• _Provided records_:
++++++++++

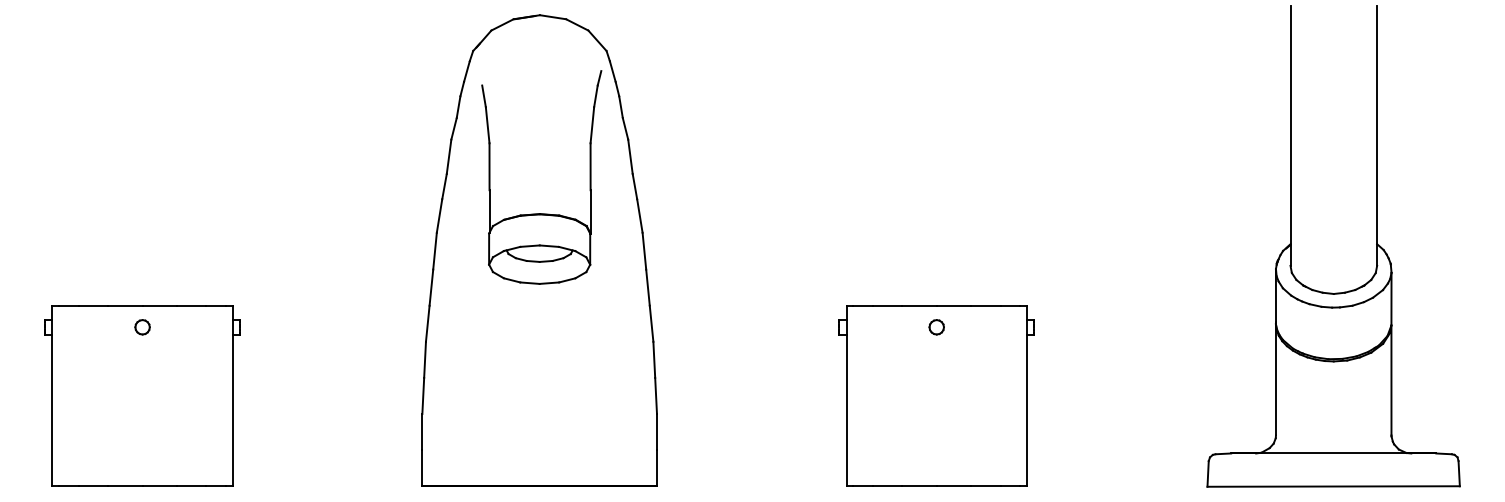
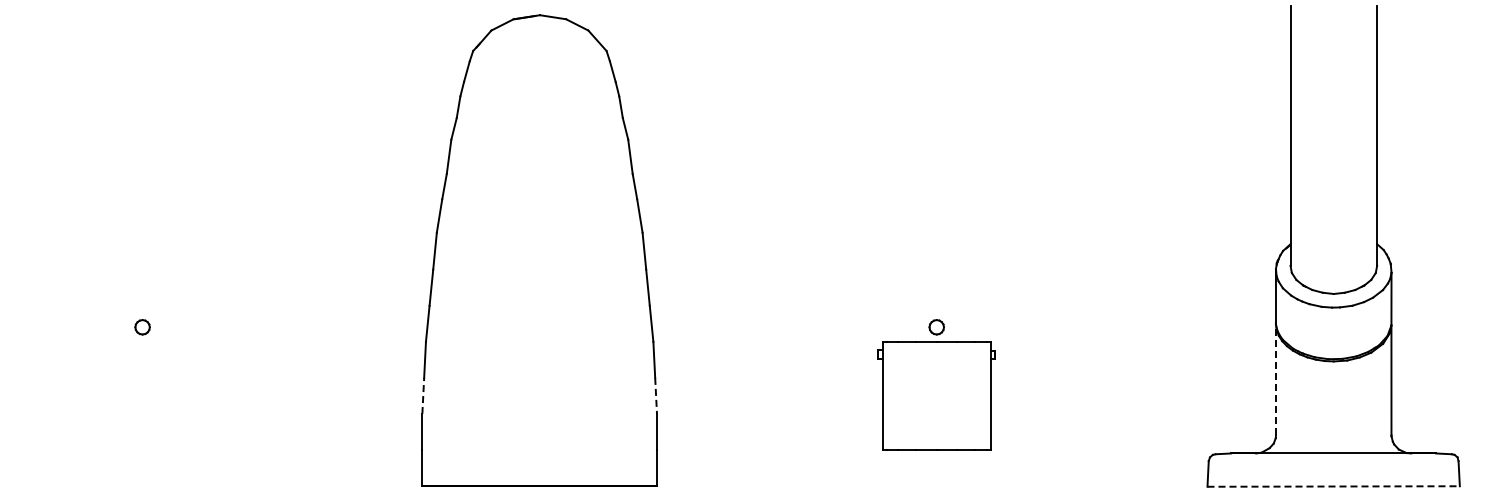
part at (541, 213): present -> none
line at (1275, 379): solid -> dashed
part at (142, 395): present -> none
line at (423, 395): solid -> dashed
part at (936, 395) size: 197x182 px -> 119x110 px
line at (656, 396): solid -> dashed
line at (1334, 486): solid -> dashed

++++++++++

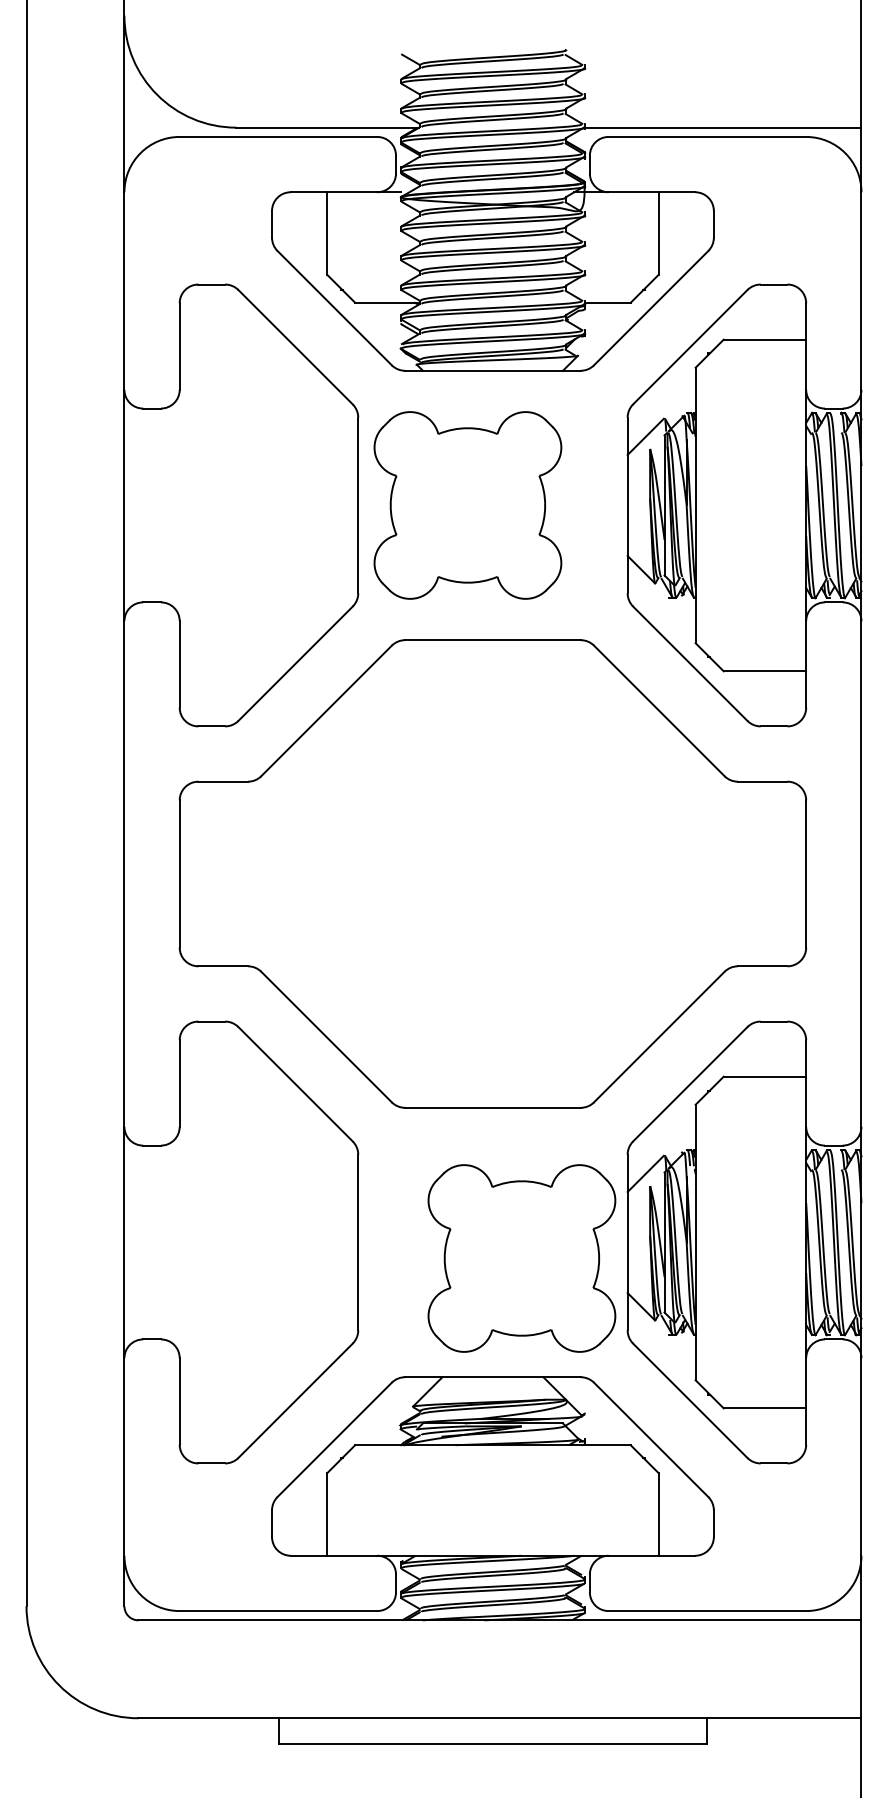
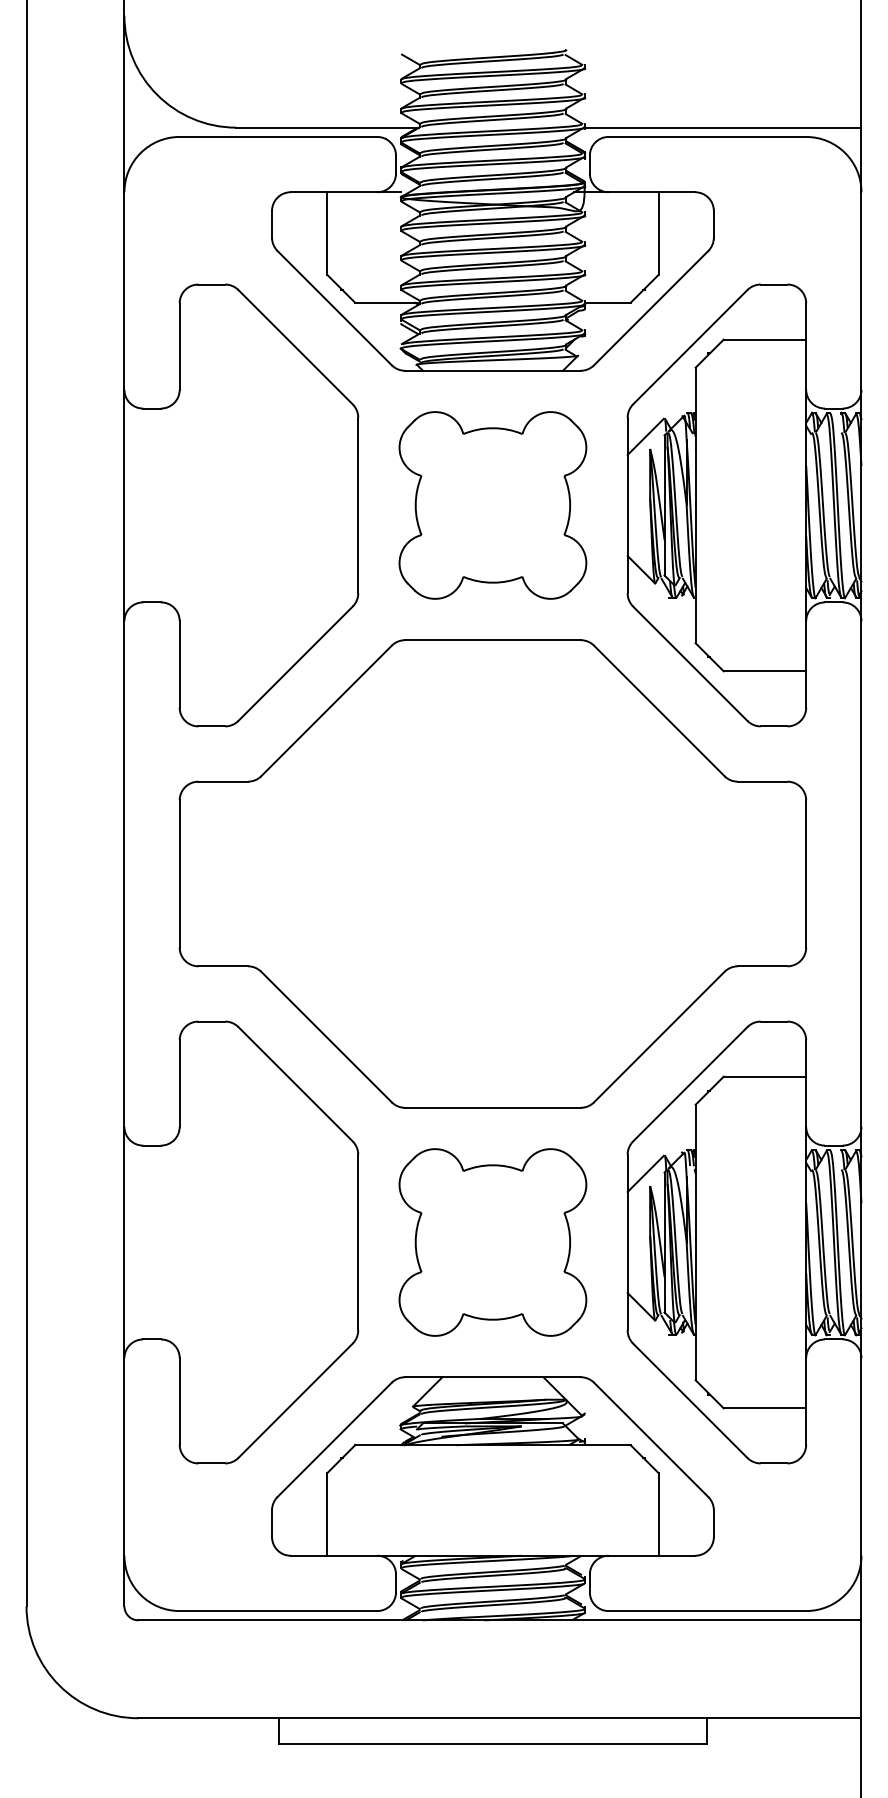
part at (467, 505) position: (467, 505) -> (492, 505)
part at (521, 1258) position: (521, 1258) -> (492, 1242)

++++++++++

• _Requirements_:
Edit the records between the line holding "part at (467, 505)" and the line holding "part at (521, 1258)", inclusive: write these lines again with "position" changed to "location" and everything else left as it is.

• _Full solution_:
part at (467, 505) location: (467, 505) -> (492, 505)
part at (521, 1258) location: (521, 1258) -> (492, 1242)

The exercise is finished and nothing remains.